Rethinking Justifications

When

3 to 5 p.m., Sept. 20, 2019

Where

In this paper I discuss the nature of moral and legal justifications to harm and kill (for instance, in self-defense, lesser-evil justifications, or just wars).  I reject a negative account of justifications (based on the absence of moral reasons), and hold that justifications entail positive permissions in that they are based on the existence of reasons.  The feature model of justifications, which regards them as reasons for action, leads to a permission paradox: why does the justification not entail the duty to perform the justified act (target alternative)?  (Similarly, the fact that supererogatory acts are morally praiseworthy originates the paradox of supererogation.)  Nonetheless, by considering justifications as double disablers and second-personal reasons, rather than as first-order first-personal moral reasons, it is possible to dispel the paradox.   This is a straightforward strategy to explain away the paradoxical character of justifications.   I contend that the strategy is unsuccessful.   Like duties, justifications have a dual mode of operation: under factual and normative certainty, they operate in the deontic mode, by disabling constraints and defeating accountability-based reasons.
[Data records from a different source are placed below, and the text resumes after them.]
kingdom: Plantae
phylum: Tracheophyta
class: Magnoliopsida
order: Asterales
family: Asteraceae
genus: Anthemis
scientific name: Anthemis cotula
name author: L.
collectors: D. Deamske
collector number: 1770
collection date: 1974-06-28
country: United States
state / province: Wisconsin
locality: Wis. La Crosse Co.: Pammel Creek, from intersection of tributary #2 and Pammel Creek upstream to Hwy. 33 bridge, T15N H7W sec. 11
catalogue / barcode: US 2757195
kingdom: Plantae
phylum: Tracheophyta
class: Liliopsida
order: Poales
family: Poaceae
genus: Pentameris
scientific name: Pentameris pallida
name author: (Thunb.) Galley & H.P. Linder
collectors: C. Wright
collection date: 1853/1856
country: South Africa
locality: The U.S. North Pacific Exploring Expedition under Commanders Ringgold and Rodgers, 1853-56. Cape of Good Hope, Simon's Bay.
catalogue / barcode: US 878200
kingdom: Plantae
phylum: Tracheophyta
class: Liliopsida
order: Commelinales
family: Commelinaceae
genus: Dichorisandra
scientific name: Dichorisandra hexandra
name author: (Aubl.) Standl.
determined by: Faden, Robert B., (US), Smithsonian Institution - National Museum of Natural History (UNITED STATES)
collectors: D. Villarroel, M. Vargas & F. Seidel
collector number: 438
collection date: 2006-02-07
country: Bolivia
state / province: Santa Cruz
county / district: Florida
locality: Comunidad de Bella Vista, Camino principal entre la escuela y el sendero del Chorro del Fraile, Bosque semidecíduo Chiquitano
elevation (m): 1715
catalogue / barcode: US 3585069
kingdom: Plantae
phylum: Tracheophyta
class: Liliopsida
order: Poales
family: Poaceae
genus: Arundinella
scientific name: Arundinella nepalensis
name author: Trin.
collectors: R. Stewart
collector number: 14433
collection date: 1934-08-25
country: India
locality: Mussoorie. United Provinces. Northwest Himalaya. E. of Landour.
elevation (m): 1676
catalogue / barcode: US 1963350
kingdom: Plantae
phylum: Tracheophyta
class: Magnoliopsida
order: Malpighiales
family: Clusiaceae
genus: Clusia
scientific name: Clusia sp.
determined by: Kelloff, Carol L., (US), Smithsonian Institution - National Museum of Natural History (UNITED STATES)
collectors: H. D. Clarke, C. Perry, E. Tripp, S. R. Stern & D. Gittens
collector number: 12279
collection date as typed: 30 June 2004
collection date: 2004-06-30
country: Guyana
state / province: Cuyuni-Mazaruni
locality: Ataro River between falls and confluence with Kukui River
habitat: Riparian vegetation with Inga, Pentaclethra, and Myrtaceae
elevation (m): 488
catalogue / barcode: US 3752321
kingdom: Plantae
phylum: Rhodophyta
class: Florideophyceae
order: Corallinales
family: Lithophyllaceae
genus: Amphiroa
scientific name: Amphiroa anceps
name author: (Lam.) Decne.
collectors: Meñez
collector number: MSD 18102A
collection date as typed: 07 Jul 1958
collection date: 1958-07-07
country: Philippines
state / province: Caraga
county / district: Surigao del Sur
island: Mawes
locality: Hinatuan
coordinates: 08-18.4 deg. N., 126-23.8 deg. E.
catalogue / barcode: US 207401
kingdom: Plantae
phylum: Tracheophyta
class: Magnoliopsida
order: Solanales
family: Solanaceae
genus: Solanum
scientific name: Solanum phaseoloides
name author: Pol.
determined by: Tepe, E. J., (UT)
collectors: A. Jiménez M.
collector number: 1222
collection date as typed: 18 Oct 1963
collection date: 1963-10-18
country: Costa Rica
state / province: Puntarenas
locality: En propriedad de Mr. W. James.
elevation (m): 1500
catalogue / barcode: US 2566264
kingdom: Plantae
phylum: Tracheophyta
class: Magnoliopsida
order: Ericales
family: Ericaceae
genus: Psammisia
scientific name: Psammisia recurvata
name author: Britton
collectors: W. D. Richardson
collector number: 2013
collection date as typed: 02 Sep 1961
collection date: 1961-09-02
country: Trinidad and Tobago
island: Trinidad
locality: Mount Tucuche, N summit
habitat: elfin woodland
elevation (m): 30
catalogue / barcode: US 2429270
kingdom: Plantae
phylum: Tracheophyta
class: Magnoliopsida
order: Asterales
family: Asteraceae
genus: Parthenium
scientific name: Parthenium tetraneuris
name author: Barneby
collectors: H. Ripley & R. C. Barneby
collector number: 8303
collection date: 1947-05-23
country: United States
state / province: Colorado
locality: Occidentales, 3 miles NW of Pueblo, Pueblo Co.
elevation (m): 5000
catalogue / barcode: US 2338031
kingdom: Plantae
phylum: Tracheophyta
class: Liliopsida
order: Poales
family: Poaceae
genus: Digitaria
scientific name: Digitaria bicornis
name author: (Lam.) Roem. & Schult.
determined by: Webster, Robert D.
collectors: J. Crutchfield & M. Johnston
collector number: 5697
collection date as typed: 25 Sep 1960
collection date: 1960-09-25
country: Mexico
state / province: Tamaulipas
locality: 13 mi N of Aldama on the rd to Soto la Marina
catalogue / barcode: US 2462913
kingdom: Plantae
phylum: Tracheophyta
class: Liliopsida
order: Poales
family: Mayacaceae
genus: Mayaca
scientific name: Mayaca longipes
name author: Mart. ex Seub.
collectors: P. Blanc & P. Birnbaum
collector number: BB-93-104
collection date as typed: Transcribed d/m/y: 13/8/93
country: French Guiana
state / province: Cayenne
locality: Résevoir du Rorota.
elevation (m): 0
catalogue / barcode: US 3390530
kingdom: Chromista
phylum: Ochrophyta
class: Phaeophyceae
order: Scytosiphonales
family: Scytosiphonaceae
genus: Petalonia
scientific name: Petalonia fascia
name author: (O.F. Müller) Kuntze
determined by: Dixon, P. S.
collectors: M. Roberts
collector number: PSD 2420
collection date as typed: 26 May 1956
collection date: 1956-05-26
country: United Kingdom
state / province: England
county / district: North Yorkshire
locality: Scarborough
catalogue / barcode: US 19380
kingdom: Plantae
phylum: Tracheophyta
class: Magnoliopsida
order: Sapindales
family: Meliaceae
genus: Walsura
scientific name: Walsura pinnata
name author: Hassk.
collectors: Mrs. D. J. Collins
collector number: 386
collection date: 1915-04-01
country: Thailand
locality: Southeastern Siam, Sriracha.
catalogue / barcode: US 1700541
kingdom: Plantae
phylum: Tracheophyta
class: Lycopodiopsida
However, under uncertainty, rules cannot be just followed.  Acting in conformity with them requires exercise of moral judgement, and therefore we must treat rules as standards.   In such scenarios, an agent cannot follow a rule but only respond to it in the balancing mode, that is, by weighing the various background considerations.  Therefore, under factual or normative uncertainty justifications are scalar, and their strength depends on the underlying value-based reasons.  Naturally, the paradox of permission reappears.  If the act is justified under uncertainty, the value-based reasons underlying the justification are strong enough to disable the constraint.  But then how can these reasons not generate the duty to perform the target alternative?